暴風被害を事前に予測することや、さまざまな目安として使われていることが多いですが、それらとは全く関係なく、個人の趣味として購入している方もいます。例えば、代表的な例は子どもです。簡易的なものを購入し、毎日天候の移り変わりを記録して楽しんでいる子どももいるようです。手軽に計測できることや、学校の授業に使う場合もあり、子どもたちにはハンディータイプが人気のようです。中には学生の頃天候の移り変わりを勉強して、そのことがきっかけで、大人になってからも毎日天候や風向、風速、温度や湿度を測ってノートや表計算ソフトに記録し、本年度の数値と過去の数値を比較して、楽しんでいる方もいるのです。本当に趣味として天候記録を行っている方もいれば、趣味の域を超えてより本格的な測定を行ったり、気象予報士の資格取得にまでつなげる方もいるようです。

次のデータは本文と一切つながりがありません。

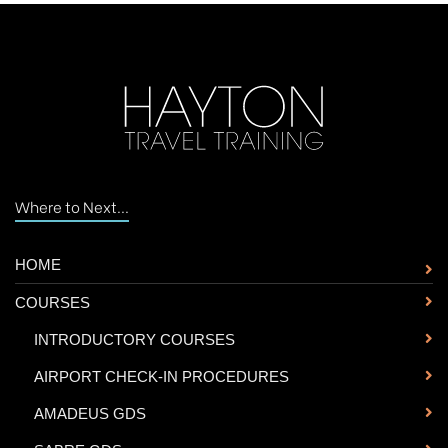
Where to Next...
HOME
COURSES
-
INTRODUCTORY COURSES
-
AIRPORT CHECK-IN PROCEDURES
-
AMADEUS GDS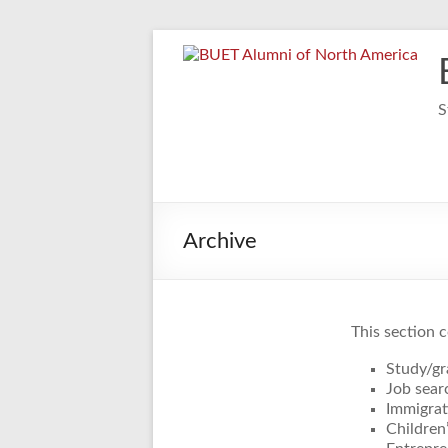
Skip
to
content
S
Archive
This section c
Study/gr
Job sear
Immigrat
Children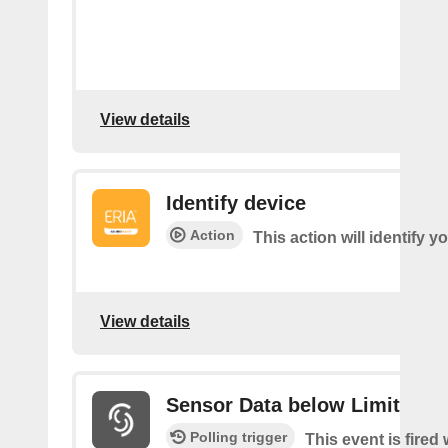
View details
Identify device
Action
This action will identify y
View details
Sensor Data below Limit
Polling trigger
This event is fired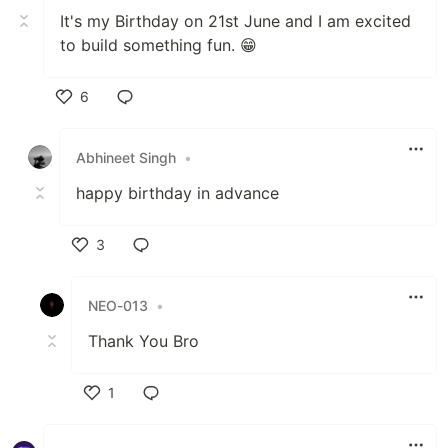
It's my Birthday on 21st June and I am excited
to build something fun. 😁
6
Like
Abhineet Singh
•
happy birthday in advance
3
Like
NEO-013
•
Thank You Bro
1
Like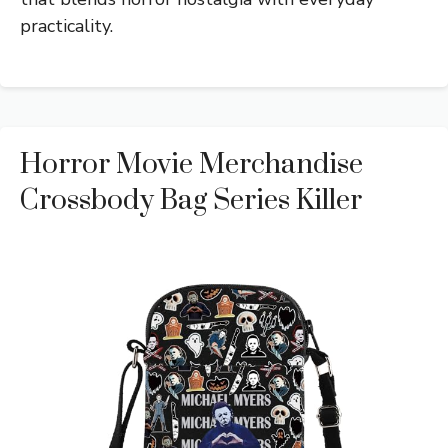
practicality.
Horror Movie Merchandise
Crossbody Bag Series Killer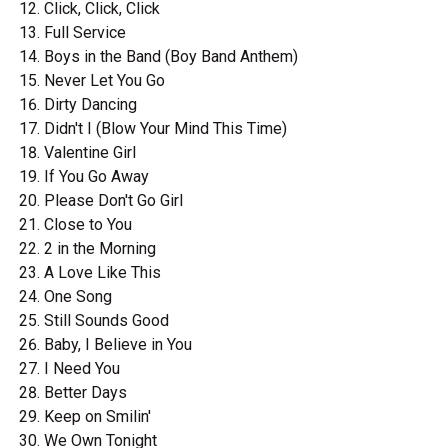
Click, Click, Click
Full Service
Boys in the Band (Boy Band Anthem)
Never Let You Go
Dirty Dancing
Didn't I (Blow Your Mind This Time)
Valentine Girl
If You Go Away
Please Don't Go Girl
Close to You
2 in the Morning
A Love Like This
One Song
Still Sounds Good
Baby, I Believe in You
I Need You
Better Days
Keep on Smilin'
We Own Tonight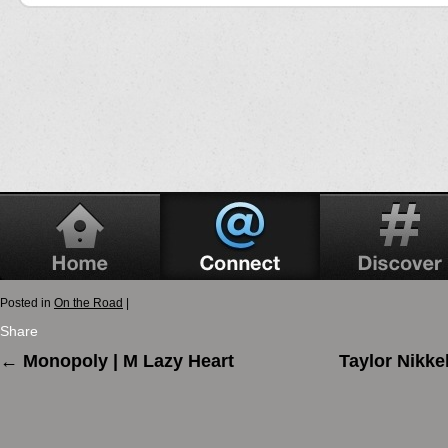
Posted in
On the Road
|
Share
←
Monopoly | M Lazy Heart
Taylor Nikke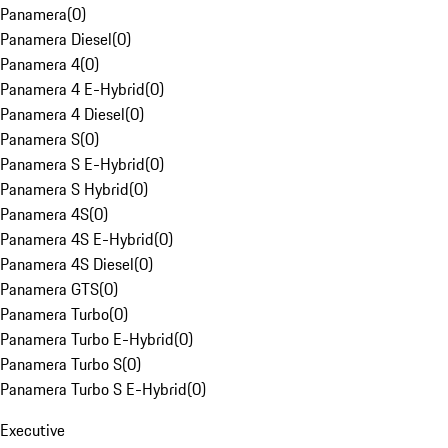
Panamera
(
0
)
Panamera Diesel
(
0
)
Panamera 4
(
0
)
Panamera 4 E-Hybrid
(
0
)
Panamera 4 Diesel
(
0
)
Panamera S
(
0
)
Panamera S E-Hybrid
(
0
)
Panamera S Hybrid
(
0
)
Panamera 4S
(
0
)
Panamera 4S E-Hybrid
(
0
)
Panamera 4S Diesel
(
0
)
Panamera GTS
(
0
)
Panamera Turbo
(
0
)
Panamera Turbo E-Hybrid
(
0
)
Panamera Turbo S
(
0
)
Panamera Turbo S E-Hybrid
(
0
)
Executive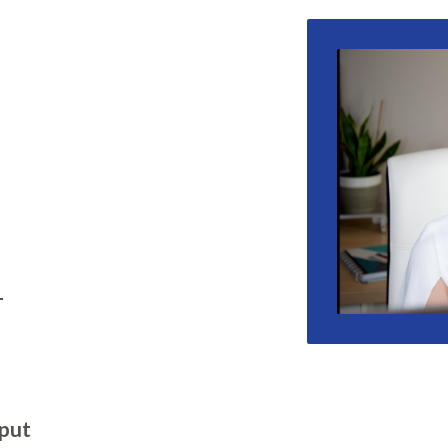
-
 put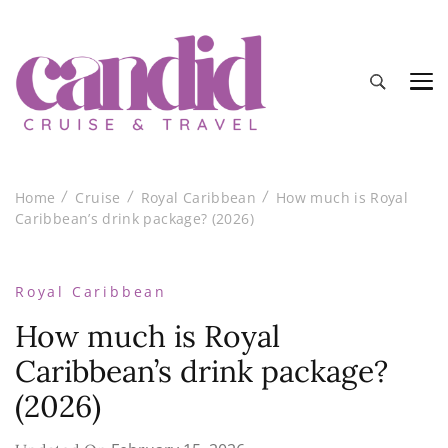
Candid Cruise and Travel
Authentic travel and cruise tips and reviews
Home
Cruise
Royal Caribbean
How much is Royal
Caribbean’s drink package? (2026)
Royal Caribbean
How much is Royal
Caribbean’s drink package?
(2026)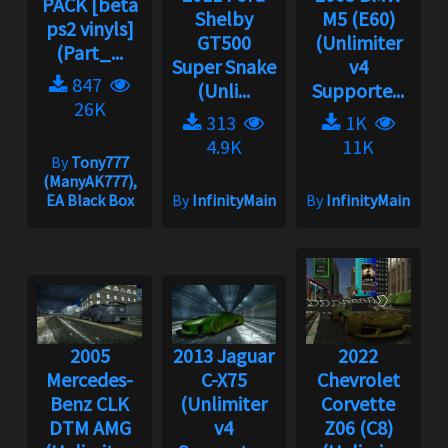
PACK [beta
Shelby
M5 (E60)
ps2 vinyls]
GT500
(Unlimiter
(Part_...
Super Snake
v4
847
(Unli...
Supporte...
26K
313
1K
4.9K
11K
By
Tony777
(ManyAK777),
EA Black Box
By
InfinityMain
By
InfinityMain
2005
2013 Jaguar
2022
Mercedes-
C-X75
Chevrolet
Benz CLK
(Unlimiter
Corvette
DTM AMG
v4
Z06 (C8)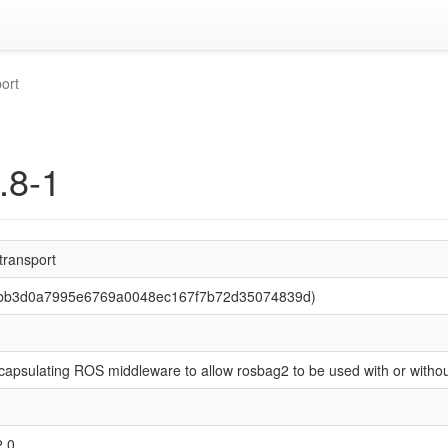
ort
.8-1
transport
 (bb3d0a7995e6769a0048ec167f7b72d35074839d)
capsulating ROS middleware to allow rosbag2 to be used with or witho
2.0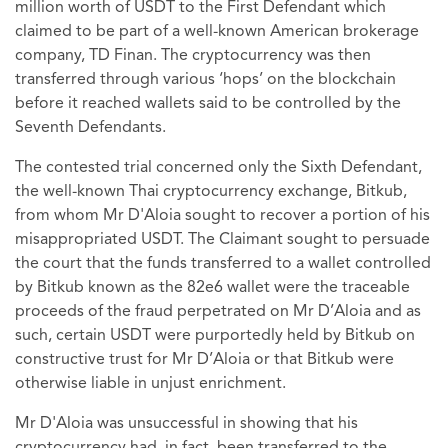
million worth of USDT to the First Defendant which
claimed to be part of a well-known American brokerage
company, TD Finan. The cryptocurrency was then
transferred through various ‘hops’ on the blockchain
before it reached wallets said to be controlled by the
Seventh Defendants.
The contested trial concerned only the Sixth Defendant,
the well-known Thai cryptocurrency exchange, Bitkub,
from whom Mr D'Aloia sought to recover a portion of his
misappropriated USDT. The Claimant sought to persuade
the court that the funds transferred to a wallet controlled
by Bitkub known as the 82e6 wallet were the traceable
proceeds of the fraud perpetrated on Mr D’Aloia and as
such, certain USDT were purportedly held by Bitkub on
constructive trust for Mr D’Aloia or that Bitkub were
otherwise liable in unjust enrichment.
Mr D'Aloia was unsuccessful in showing that his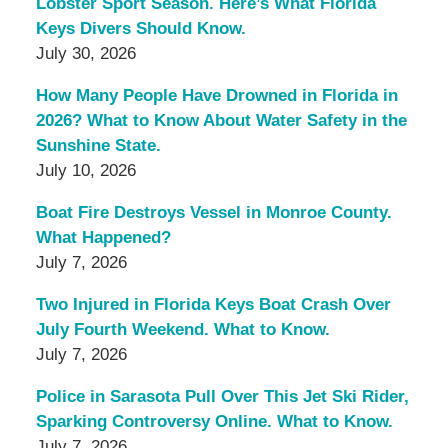
Lobster Sport Season. Here’s What Florida
Keys Divers Should Know.
July 30, 2026
How Many People Have Drowned in Florida in
2026? What to Know About Water Safety in the
Sunshine State.
July 10, 2026
Boat Fire Destroys Vessel in Monroe County.
What Happened?
July 7, 2026
Two Injured in Florida Keys Boat Crash Over
July Fourth Weekend. What to Know.
July 7, 2026
Police in Sarasota Pull Over This Jet Ski Rider,
Sparking Controversy Online. What to Know.
July 7, 2026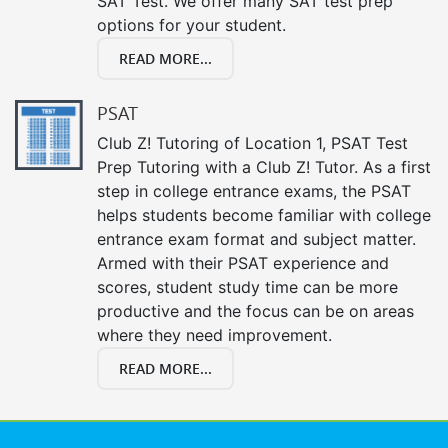
SAT Test. We offer many SAT test prep
options for your student.
READ MORE...
PSAT
Club Z! Tutoring of Location 1, PSAT Test
Prep Tutoring with a Club Z! Tutor. As a first
step in college entrance exams, the PSAT
helps students become familiar with college
entrance exam format and subject matter.
Armed with their PSAT experience and
scores, student study time can be more
productive and the focus can be on areas
where they need improvement.
READ MORE...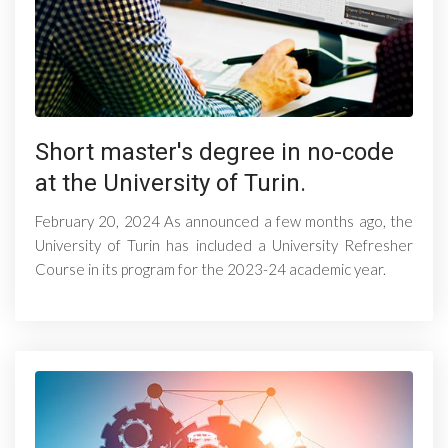
Short master's degree in no-code
at the University of Turin.
February 20, 2024 As announced a few months ago, the
University of Turin has included a University Refresher
Course in its program for the 2023-24 academic year.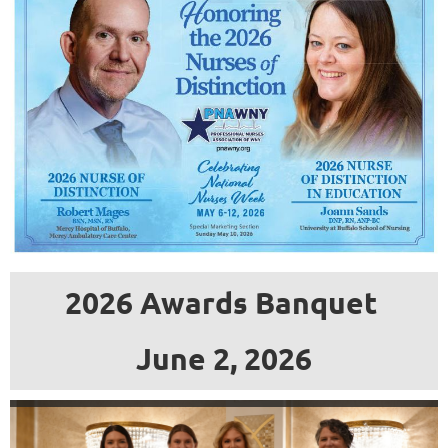
an
accredited
school
of
nursing
within
the
geographic
boundaries
2026 Awards Banquet
of
the
June 2, 2026
Professional
Nurses
Association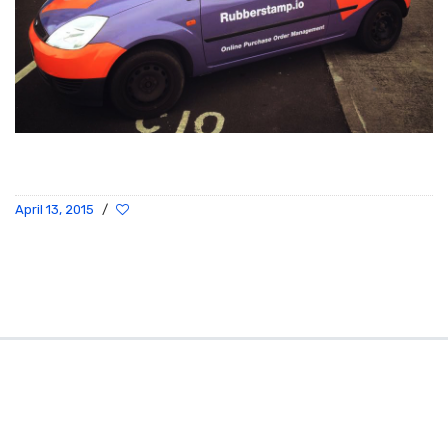
April 13, 2015
/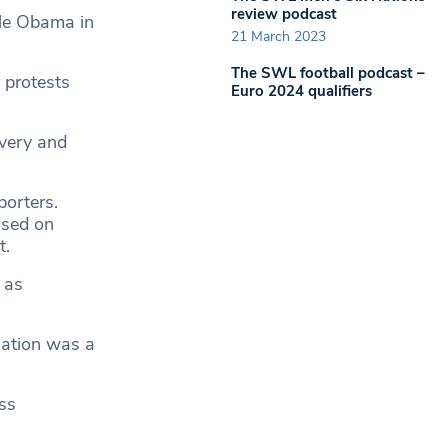
review podcast
lle Obama in
21 March 2023
The SWL football podcast –
r protests
Euro 2024 qualifiers
avery and
orters.
used on
t.
 as
slation was a
ss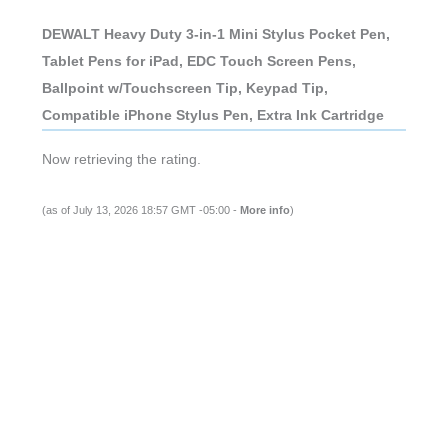
DEWALT Heavy Duty 3-in-1 Mini Stylus Pocket Pen,
Tablet Pens for iPad, EDC Touch Screen Pens,
Ballpoint w/Touchscreen Tip, Keypad Tip,
Compatible iPhone Stylus Pen, Extra Ink Cartridge
Now retrieving the rating.
(as of July 13, 2026 18:57 GMT -05:00 -
More info
)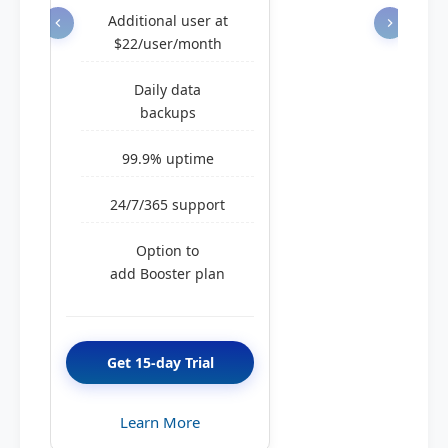
Additional user at
$22/user/month
Daily data
backups
99.9% uptime
24/7/365 support
Option to
add Booster plan
Get 15-day Trial
Learn More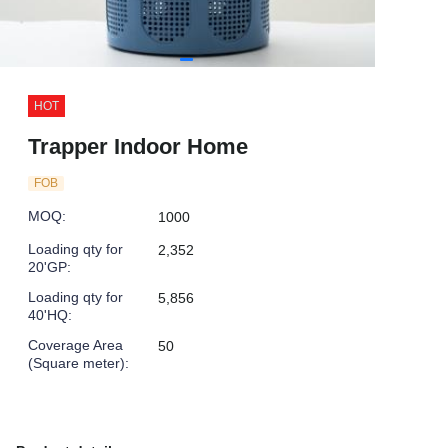
HOT
Trapper Indoor Home
FOB
MOQ
:
1000
Loading qty for
2,352
20'GP
:
Loading qty for
5,856
40'HQ
:
Coverage Area
50
(Square meter)
:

大人の方は設置型を購入することが多いようです。設置型もいくつかの種類があり、風速を計測する部分のみ販売していて、風速を表示する機器は別途購入し、自身で好きなタイプの表示機器を接続できるものや、表示機器が一体化、もしくはセットになっている商品などがあります。表示機器にも種類があり、パソコンやスマートフォンにデータを送信し、常時データを取得することができるタイプや、視覚的に風の強度を分かりやすく表示する計器タイプなどがあります。風向測定機能付きより安価なので、趣味で測定を行っている方が使っていることが多いでしょう。風速は測定器を使い、風向きは自作のものを用いて測定に使ったり、子ども用のこいのぼりを使って測定している方もいるようです。